ACCIÓN REQUERIDA A => Indique si cada afirmación concuerda con el texto sobre los precios en Argentina: (i) Brasil tiene precios más bajos en ocho de los diez productos analizados; (ii) en bienes durables, indumentaria y calzado, Argentina es el país más caro en el 47% de los productos relevados; (iii) el arroz mostró una mejora en términos comparativos. Responda sí o no y cite textualmente las palabras del texto que lo determinan.
ACCIÓN REQUERIDA B => Transcriba del texto sobre los precios en Argentina el fragmento que va desde "Un dato empieza" hasta "la apertura comercial.", ambos incluidos.

Un dato empieza a incomodar incluso a quienes defendían el rumbo económico: casi la mitad de los alimentos que se venden en Argentina ya son más caros que en otros países. El fenómeno, lejos de ser aislado, expone una tensión central del modelo económico impulsado por el gobierno nacional, que prometía mayor competencia y baja de precios tras la apertura comercial.

El informe del Ieral, de la Fundación Mediterránea, pone números a esa contradicción. Al comparar diez productos básicos entre distintos países, Argentina aparece con precios más altos en el 47% de los casos dentro del rubro alimentos y bebidas. No se trata de un dato menor: implica un deterioro respecto a años anteriores y deja en evidencia que la convergencia de precios internacionales aún está lejos de concretarse.

El punto es particularmente sensible en el Área Metropolitana de Buenos Aires (AMBA), donde se concentra el mayor consumo del país y donde la inflación en alimentos golpea directamente sobre el humor social. En ese contexto, la promesa de que la apertura y la desregulación iban a abaratar la canasta básica empieza a mostrar límites concretos.

El contraste regional es elocuente. Brasil, principal socio comercial, presenta precios más bajos en ocho de los diez productos analizados. Lo mismo ocurre, en distinta medida, con países como Chile o México. Incluso economías más lejanas como China muestran diferencias aún más marcadas. En paralelo, Argentina solo logra ubicarse por debajo de países desarrollados como Estados Unidos o Francia, donde los niveles de ingreso son significativamente superiores.

La explicación no es lineal, pero el propio informe apunta a factores estructurales: presión impositiva, costos logísticos y distorsiones del mercado interno. Es decir, variables que dependen en gran medida de decisiones políticas. En este punto, la discusión deja de ser técnica y se vuelve de gestión: ¿por qué, pese a las reformas, los precios locales no logran alinearse con los internacionales?

El problema se profundiza al salir del rubro alimentos. En bienes durables, indumentaria y calzado, Argentina aparece como el país más caro en el 81% de los productos relevados. Desde electrodomésticos hasta ropa básica, los valores locales superan sistemáticamente a los de otros mercados, lo que afecta el consumo y refuerza la sensación de pérdida de poder adquisitivo.

Algunos casos reflejan con claridad la dinámica reciente. La carne vacuna, históricamente competitiva, registró subas relativas de hasta el 60% frente a otros países. También aumentaron productos como la cerveza o las papas. Solo el arroz mostró una mejora en términos comparativos.

El trasfondo político es inevitable. El gobierno apostó a que el ajuste fiscal y la apertura generarían una rápida corrección de precios relativos. Sin embargo, los datos sugieren que esa transición está siendo más lenta y costosa de lo previsto, especialmente para los consumidores.

En un escenario donde el consumo sigue debilitado y la inflación aún condiciona la vida cotidiana, el desafío ya no es solo estabilizar variables macroeconómicas, sino traducir esas mejoras en precios concretos. De lo contrario, el costo político de la estrategia económica podría empezar a sentirse con más fuerza en la calle y en las urnas.

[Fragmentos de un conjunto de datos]

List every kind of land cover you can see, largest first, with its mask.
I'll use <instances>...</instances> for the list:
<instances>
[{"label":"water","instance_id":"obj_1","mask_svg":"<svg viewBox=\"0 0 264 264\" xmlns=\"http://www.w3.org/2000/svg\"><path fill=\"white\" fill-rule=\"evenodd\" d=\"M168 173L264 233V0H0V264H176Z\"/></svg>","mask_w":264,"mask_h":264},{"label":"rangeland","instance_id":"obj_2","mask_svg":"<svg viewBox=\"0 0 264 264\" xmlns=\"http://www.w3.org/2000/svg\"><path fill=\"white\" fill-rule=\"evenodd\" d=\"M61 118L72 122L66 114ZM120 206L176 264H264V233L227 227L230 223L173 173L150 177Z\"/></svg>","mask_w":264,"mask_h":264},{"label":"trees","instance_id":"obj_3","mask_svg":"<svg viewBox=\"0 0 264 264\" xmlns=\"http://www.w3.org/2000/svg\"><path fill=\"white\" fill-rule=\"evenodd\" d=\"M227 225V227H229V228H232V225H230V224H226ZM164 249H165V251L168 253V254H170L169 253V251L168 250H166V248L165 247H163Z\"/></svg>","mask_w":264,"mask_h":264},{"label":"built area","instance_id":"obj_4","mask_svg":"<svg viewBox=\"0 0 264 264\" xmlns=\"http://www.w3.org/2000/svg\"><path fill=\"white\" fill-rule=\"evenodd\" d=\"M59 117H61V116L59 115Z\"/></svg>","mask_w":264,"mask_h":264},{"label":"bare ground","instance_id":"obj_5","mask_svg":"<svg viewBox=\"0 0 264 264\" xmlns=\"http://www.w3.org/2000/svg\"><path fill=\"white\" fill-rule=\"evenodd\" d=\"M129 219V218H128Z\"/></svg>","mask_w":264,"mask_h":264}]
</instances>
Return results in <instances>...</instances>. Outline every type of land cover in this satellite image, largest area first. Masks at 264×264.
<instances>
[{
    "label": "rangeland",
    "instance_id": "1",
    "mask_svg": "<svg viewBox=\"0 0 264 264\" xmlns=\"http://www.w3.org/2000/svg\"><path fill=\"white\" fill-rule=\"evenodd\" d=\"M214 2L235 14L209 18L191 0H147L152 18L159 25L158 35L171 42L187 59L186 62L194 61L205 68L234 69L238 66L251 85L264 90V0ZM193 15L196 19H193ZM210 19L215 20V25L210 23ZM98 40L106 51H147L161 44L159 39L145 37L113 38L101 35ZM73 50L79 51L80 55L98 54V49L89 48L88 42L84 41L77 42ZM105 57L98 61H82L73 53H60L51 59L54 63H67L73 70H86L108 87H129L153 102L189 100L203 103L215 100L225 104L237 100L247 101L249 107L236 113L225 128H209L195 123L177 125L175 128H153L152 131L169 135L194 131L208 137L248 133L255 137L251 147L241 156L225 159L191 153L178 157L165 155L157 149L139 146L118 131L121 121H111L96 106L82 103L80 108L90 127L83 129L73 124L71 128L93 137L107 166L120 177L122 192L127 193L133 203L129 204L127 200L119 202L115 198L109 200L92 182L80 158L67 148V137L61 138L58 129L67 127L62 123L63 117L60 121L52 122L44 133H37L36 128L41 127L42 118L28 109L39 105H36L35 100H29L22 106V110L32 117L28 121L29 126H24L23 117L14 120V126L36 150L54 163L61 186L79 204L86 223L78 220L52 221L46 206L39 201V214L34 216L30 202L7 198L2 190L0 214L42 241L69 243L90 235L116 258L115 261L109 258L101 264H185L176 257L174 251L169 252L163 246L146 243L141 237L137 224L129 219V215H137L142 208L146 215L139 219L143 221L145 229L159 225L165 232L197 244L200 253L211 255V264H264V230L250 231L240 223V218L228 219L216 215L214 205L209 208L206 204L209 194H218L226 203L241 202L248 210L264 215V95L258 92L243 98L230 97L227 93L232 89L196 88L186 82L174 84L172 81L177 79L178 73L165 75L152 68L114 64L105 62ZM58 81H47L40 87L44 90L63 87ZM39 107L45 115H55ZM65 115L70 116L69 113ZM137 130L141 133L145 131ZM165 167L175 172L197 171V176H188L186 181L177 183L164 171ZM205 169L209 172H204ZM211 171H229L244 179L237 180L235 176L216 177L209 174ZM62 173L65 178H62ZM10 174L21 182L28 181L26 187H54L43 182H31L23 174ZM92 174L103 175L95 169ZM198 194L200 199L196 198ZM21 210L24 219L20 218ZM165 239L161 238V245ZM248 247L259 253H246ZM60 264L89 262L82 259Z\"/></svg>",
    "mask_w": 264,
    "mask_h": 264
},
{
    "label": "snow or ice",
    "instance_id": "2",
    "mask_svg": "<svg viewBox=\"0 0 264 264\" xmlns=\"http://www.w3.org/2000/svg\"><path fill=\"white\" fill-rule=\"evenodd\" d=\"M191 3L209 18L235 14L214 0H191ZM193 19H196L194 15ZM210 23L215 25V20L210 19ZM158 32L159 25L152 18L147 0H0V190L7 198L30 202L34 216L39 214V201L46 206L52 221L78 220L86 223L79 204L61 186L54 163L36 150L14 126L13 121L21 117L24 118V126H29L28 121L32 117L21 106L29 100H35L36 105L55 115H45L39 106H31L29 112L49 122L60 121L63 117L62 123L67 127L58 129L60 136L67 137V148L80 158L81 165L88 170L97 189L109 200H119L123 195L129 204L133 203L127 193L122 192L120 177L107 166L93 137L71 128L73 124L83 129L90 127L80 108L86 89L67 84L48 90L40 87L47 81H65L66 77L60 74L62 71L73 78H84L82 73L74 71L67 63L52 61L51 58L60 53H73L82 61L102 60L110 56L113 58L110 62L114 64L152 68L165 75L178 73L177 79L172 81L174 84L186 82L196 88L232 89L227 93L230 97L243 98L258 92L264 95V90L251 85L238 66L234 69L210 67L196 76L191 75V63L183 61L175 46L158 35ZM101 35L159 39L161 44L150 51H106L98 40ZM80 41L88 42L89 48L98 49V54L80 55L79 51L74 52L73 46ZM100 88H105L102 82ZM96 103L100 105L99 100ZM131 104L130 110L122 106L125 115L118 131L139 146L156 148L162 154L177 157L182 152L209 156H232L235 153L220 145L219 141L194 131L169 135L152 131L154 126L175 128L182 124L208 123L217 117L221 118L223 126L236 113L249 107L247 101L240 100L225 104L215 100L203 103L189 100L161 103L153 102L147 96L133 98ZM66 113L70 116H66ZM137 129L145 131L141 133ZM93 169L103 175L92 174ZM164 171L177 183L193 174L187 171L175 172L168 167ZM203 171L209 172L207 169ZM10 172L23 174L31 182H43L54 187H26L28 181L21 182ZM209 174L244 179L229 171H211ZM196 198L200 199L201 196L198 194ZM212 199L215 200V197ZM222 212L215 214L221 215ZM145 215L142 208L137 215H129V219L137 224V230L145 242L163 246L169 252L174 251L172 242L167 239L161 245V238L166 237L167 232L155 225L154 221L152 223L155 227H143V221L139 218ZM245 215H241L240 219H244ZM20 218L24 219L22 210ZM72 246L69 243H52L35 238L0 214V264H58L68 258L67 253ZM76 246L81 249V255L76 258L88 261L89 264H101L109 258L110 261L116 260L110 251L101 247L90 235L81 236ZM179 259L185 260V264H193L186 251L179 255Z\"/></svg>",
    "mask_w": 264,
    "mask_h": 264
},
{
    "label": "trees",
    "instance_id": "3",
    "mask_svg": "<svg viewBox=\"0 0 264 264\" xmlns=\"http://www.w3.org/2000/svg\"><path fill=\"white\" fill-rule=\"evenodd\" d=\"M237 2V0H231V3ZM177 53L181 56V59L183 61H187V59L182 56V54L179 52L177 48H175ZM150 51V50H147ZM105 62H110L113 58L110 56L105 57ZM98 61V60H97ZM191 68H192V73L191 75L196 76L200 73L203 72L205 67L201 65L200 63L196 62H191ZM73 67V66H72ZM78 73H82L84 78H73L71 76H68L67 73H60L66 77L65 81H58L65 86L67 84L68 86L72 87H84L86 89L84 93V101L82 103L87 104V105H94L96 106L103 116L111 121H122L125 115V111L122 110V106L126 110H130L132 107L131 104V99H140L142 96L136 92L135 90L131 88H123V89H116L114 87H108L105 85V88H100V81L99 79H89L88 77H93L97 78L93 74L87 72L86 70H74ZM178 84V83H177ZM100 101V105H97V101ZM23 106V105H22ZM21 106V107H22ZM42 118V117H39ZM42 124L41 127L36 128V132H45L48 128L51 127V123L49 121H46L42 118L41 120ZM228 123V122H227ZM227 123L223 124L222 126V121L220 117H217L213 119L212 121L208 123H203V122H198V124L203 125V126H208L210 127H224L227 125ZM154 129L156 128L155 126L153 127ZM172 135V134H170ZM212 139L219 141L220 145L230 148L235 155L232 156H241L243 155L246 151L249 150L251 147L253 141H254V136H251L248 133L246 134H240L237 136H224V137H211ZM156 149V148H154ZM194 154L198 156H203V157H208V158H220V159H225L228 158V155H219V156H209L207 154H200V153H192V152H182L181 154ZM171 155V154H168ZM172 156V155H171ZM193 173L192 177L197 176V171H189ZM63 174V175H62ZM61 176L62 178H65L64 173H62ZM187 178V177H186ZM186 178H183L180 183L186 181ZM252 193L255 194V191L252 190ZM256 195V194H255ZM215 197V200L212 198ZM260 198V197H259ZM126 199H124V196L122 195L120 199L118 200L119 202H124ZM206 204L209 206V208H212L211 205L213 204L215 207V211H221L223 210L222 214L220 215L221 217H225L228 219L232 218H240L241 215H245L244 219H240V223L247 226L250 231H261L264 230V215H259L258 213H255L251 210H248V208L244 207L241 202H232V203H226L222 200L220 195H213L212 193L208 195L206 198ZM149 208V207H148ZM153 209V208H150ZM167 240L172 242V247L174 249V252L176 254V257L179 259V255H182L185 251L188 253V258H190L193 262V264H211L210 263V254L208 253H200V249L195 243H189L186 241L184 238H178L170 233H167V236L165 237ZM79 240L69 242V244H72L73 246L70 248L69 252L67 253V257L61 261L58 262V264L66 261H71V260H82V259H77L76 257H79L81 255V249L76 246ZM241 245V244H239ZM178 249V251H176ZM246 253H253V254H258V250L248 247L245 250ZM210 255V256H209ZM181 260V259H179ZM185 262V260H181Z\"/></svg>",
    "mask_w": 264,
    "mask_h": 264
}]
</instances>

RESPUESTA A =>
(i) Sí: "Brasil, principal socio comercial, presenta precios más bajos en ocho de los diez productos analizados."
(ii) No: "En bienes durables, indumentaria y calzado, Argentina aparece como el país más caro en el 81% de los productos relevados."
(iii) Sí: "Solo el arroz mostró una mejora en términos comparativos."

RESPUESTA B =>
Un dato empieza a incomodar incluso a quienes defendían el rumbo económico: casi la mitad de los alimentos que se venden en Argentina ya son más caros que en otros países. El fenómeno, lejos de ser aislado, expone una tensión central del modelo económico impulsado por el gobierno nacional, que prometía mayor competencia y baja de precios tras la apertura comercial.